Introduced March 4, 2026 by Joyce Beatty · Last progress March 4, 2026
The bill increases transparency, identification, training, and oversight to improve accountability and safety in immigration enforcement, but does so at measurable fiscal and administrative cost and with real risks to officer safety, operational effectiveness, privacy, and long‑term evidence preservation.
Immigrants, bystanders, and the public will gain much greater transparency and evidence from mandatory audio/video recording of immigration enforcement encounters and access to that footage, which can deter misconduct and support complaints or legal defense.
Limits on using footage for intelligence tied to protected speech/associations and an explicit ban on facial recognition reduce surveillance risks and protect civil liberties for immigrants and minority or religious communities.

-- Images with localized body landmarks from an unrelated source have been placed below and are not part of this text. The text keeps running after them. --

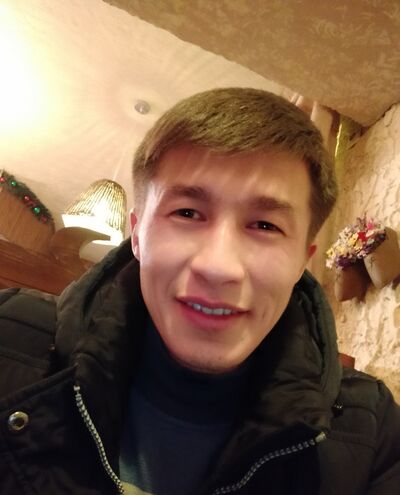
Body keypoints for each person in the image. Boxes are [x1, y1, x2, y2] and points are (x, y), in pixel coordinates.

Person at [0, 88, 399, 495]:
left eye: (265, 226)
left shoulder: (371, 430)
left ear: (303, 261)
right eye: (187, 213)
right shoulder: (9, 336)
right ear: (136, 235)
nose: (218, 267)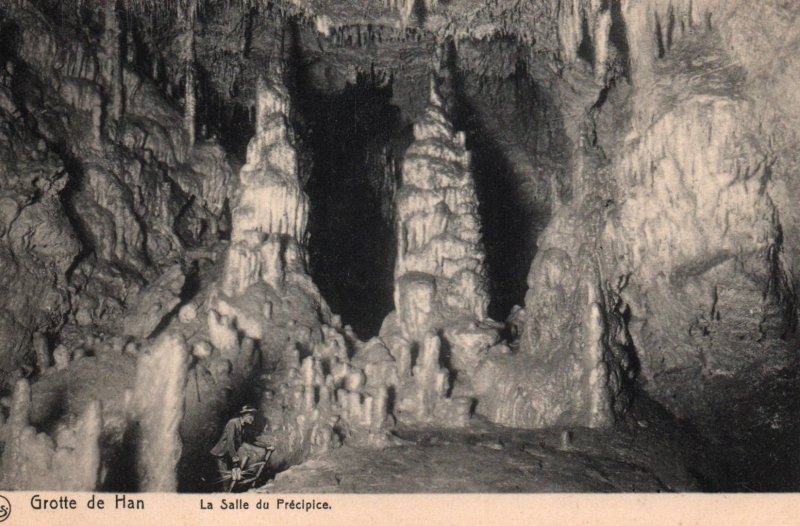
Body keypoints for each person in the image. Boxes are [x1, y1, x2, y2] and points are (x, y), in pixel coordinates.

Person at [210, 405, 257, 483]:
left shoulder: (244, 426)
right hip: (222, 454)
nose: (253, 419)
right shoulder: (233, 422)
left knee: (233, 478)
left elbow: (251, 441)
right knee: (226, 479)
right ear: (244, 416)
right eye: (250, 416)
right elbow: (230, 441)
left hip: (230, 454)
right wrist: (234, 457)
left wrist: (266, 446)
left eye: (253, 416)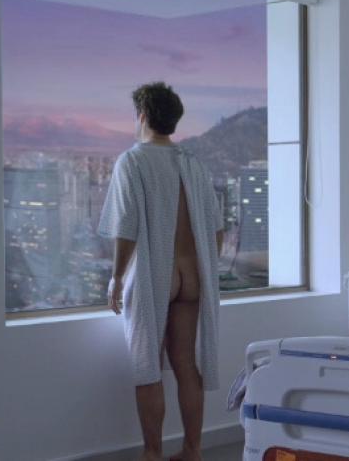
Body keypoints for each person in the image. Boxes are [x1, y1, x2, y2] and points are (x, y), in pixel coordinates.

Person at [99, 82, 224, 461]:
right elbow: (217, 229)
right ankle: (193, 450)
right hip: (193, 276)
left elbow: (126, 227)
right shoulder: (193, 164)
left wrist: (117, 277)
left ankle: (152, 453)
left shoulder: (133, 161)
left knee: (147, 367)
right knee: (185, 363)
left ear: (141, 116)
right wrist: (207, 268)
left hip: (156, 274)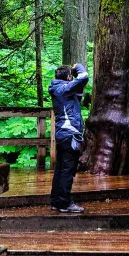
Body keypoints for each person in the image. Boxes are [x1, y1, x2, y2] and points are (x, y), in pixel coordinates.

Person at [48, 63, 89, 213]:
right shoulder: (64, 89)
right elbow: (84, 78)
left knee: (60, 169)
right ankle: (64, 203)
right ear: (69, 77)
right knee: (68, 170)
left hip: (63, 135)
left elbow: (78, 93)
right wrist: (79, 67)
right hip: (70, 135)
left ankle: (56, 201)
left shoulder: (60, 89)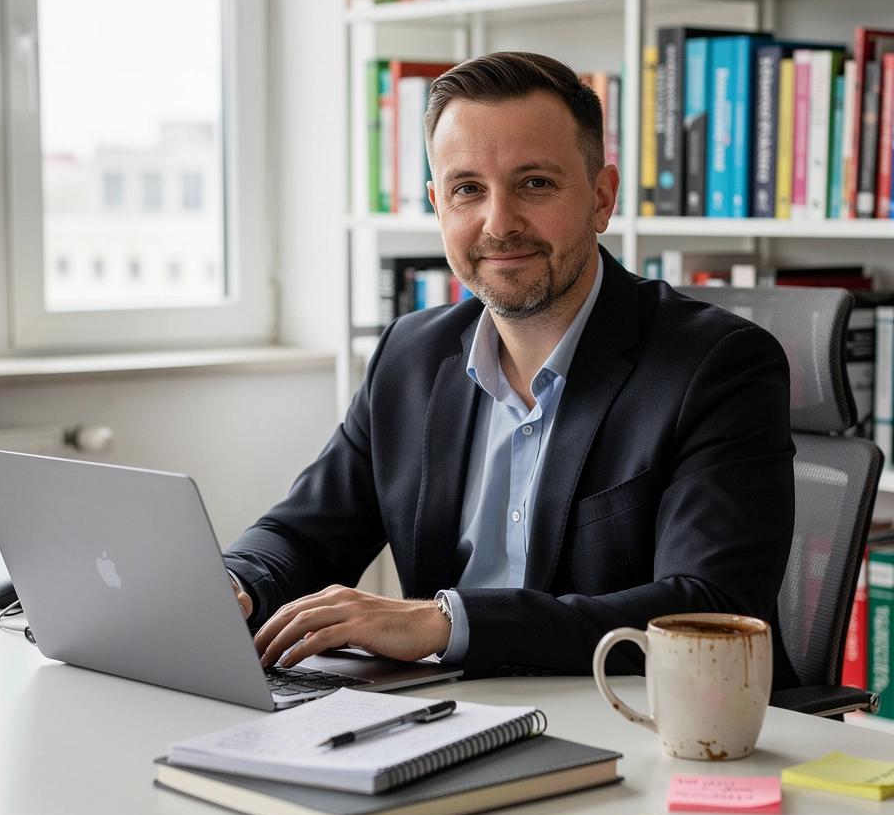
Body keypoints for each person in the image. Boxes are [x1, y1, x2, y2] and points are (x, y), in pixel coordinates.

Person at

Detainees and border communities will more reliably know which DHS component is detaining them and be able to identify officers because officers must visibly wear insignia/uniforms and DHS will invest in improving insignia visibility.
Mandatory audio/video recording of encounters may chill bystanders' willingness to speak or associate near operations and raise privacy concerns for non-targeted individuals.
Prohibiting face coverings and requiring visible insignia can expose undercover or specialized personnel, increase personal risk for officers in some tactical situations, and limit certain operational tactics.
The equipment, training, data management, R&D, and reporting requirements impose measurable fiscal and staff burdens on DHS that could divert resources and increase costs for taxpayers.
Based on analysis of 10 sections of legislative text.
Requires DHS to mandate body and vehicle cameras, visible insignia/uniforms, de‑escalation training, local notification of operations, and regular reporting on force and insignia compliance.
Requires the Department of Homeland Security to adopt a department-wide policy that equips all federal immigration enforcement personnel with body-worn cameras and vehicles with dashboard cameras, sets rules for activation, retention, and prohibited uses (including a ban on facial recognition), and requires visible insignia/uniforms and limits on face coverings during detentions. It also mandates de-escalation training, regular public reporting on nondeadly force and insignia compliance, notification to local law enforcement before federal operations, and research to improve uniform/insignia visibility. Specific deadlines include a camera directive within 90 days, training curriculum within 180 days, and an initial report within 3 months followed by reports every 6 months.